GENOVA CAMPIONE DI DISCESA LIBERA

In una specialità, Genova è già oro. Nella discesa libera. Perchè quello che è successo domenica pomeriggio a Genova, con il blocco della Fiamma olimpica e i tedofori costretti a scappare come ladri su un camioncino, è qualcosa di gravissimo. Per il suo valore simbolico e per il suo valore politico: profanare, per qualsiasi motivo, anche il più nobile, la Fiamma di Olimpia è inaudito e vergognoso. E una città che permette senza reagire che questo possa avvenire è una città in discesa libera. Vertiginosa.
Perchè ancor più inaudito e vergognoso è che tutto questo sia scivolato addosso a Genova e alla Liguria come qualcosa di normalissimo. A partire dal comportamento dei mass-media: fra i quotidiani, solo il Giornale (che ha dedicato ieri alla vicenda il secondo titolo della prima pagina nazionale e un’apertura sempre in nazionale) e il Corriere mercantile hanno percepito che stava succedendo qualcosa di grave, da censurare. Repubblica è stata perfetta nelle pagine nazionali e ha minimizzato nell’inserto locale Il lavoro; Il Secolo XIX ha trattato la questione come una simpatica nota di colore, tutta intenta a parlare del «Caimano» Eraldo Pizzo e della sua ultima frazione da tedoforo. Sono scelte, certo. E ci guardiamo bene dal giudicarle, lo lasciamo fare ai nostri lettori.

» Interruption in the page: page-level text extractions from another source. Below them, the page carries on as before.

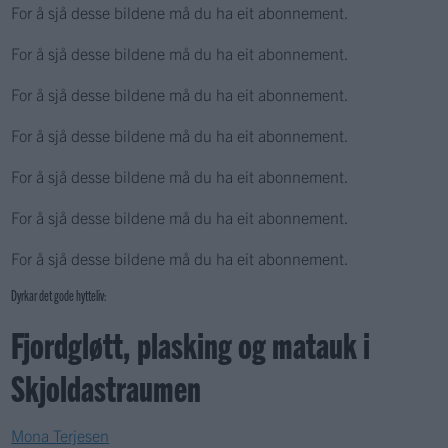
For å sjå desse bildene må du ha eit abonnement.
For å sjå desse bildene må du ha eit abonnement.
For å sjå desse bildene må du ha eit abonnement.
For å sjå desse bildene må du ha eit abonnement.
For å sjå desse bildene må du ha eit abonnement.
For å sjå desse bildene må du ha eit abonnement.
For å sjå desse bildene må du ha eit abonnement.
Dyrkar det gode hytteliv:
Fjordgløtt, plasking og matauk i
Skjoldastraumen
Mona Terjesen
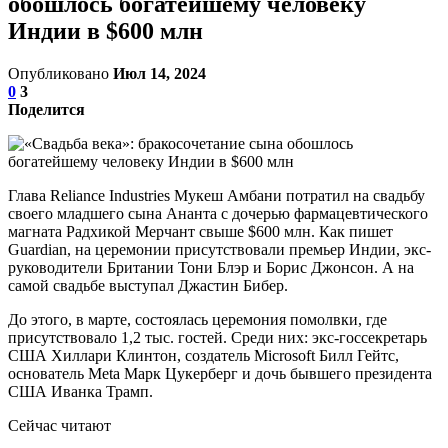
обошлось богатейшему человеку
Индии в $600 млн
Опубликовано
Июл 14, 2024
0
3
Поделится
Глава Reliance Industries Мукеш Амбани потратил на свадьбу
своего младшего сына Ананта с дочерью фармацевтического
магната Радхикой Мерчант свыше $600 млн. Как пишет
Guardian, на церемонии присутствовали премьер Индии, экс-
руководители Британии Тони Блэр и Борис Джонсон. А на
самой свадьбе выступал Джастин Бибер.
До этого, в марте, состоялась церемония помолвки, где
присутствовало 1,2 тыс. гостей. Среди них: экс-госсекретарь
США Хиллари Клинтон, создатель Microsoft Билл Гейтс,
основатель Meta Марк Цукерберг и дочь бывшего президента
США Иванка Трамп.
Сейчас читают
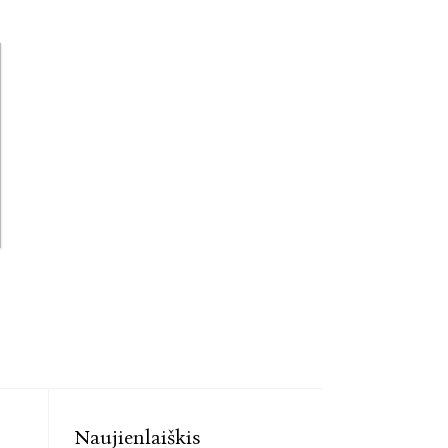
Naujienlaiškis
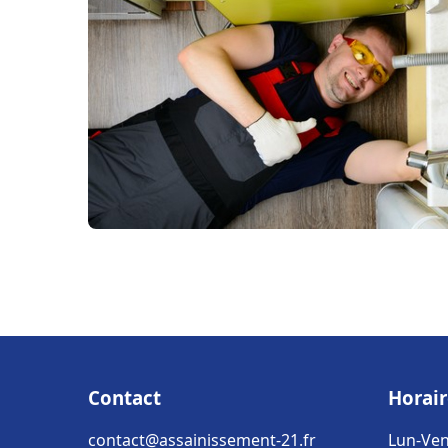
Contact
Horair
contact@assainissement-21.fr
Lun-Ven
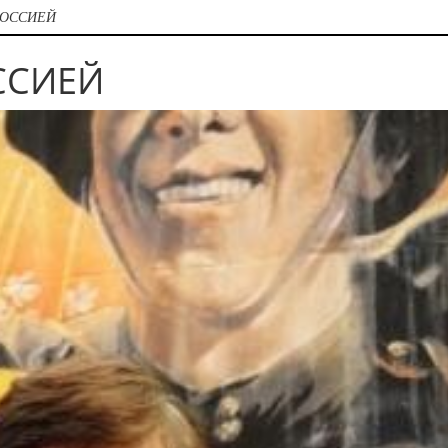
РОССИЕЙ
ССИЕЙ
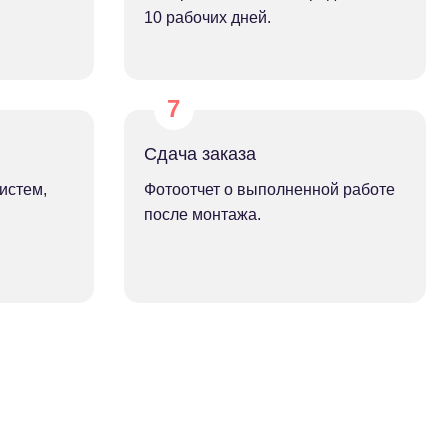
10 рабочих дней.
Сдача заказа
истем,
Фотоотчет о выполненной работе
после монтажа.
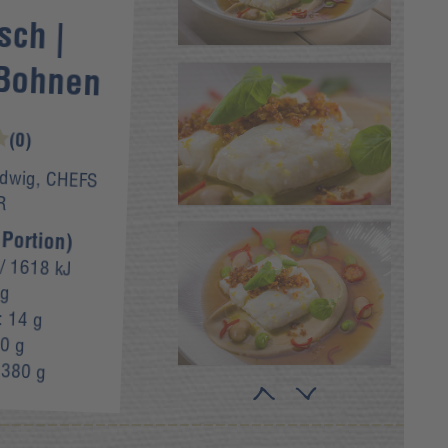
sch |
 Bohnen
(0)
dwig, CHEFS
R
 Portion)
/ 1618 kJ
 g
:
14 g
0 g
:
380 g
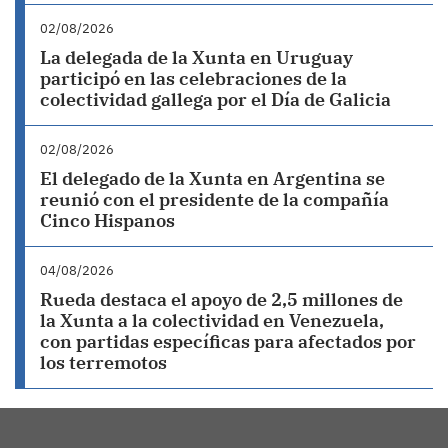
02/08/2026
La delegada de la Xunta en Uruguay
participó en las celebraciones de la
colectividad gallega por el Día de Galicia
02/08/2026
El delegado de la Xunta en Argentina se
reunió con el presidente de la compañía
Cinco Hispanos
04/08/2026
Rueda destaca el apoyo de 2,5 millones de
la Xunta a la colectividad en Venezuela,
con partidas específicas para afectados por
los terremotos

Così come è una scelta quella della politica. Ieri, fino a tarda sera, le uniche reazioni a quanto è successo erano quelle dell’ex presidente azzurro della Regione Piemonte (avete letto bene, Piemonte, sic) Enzo Ghigo, del deputato di Alleanza Nazionale Giorgio Bornacin e del capogruppo di An in Regione Liguria Gianni Plinio. Certo, per loro è più facile. La Fiamma, anche senza aggettivi olimpici, ce l’hanno nel Dna, nella storia e nel simbolo. E morderebbero anche Fini se provasse a spegnerla, figuriamoci i no-global.
Gli altri, però, maggioranza e opposizione, tutti zitti. E nessuno delle istituzioni si è sentito in dovere di scusarsi a nome della città e della regione per quello che hanno combinato i no global, alcuni dei quali sono loro grandi elettori.
Poi, piangono perchè Genova è in declino, perchè lo sviluppo della città e della regione è in discesa libera. Forse, più che del Caimano, valeva la pena di parlare dei coccodrilli.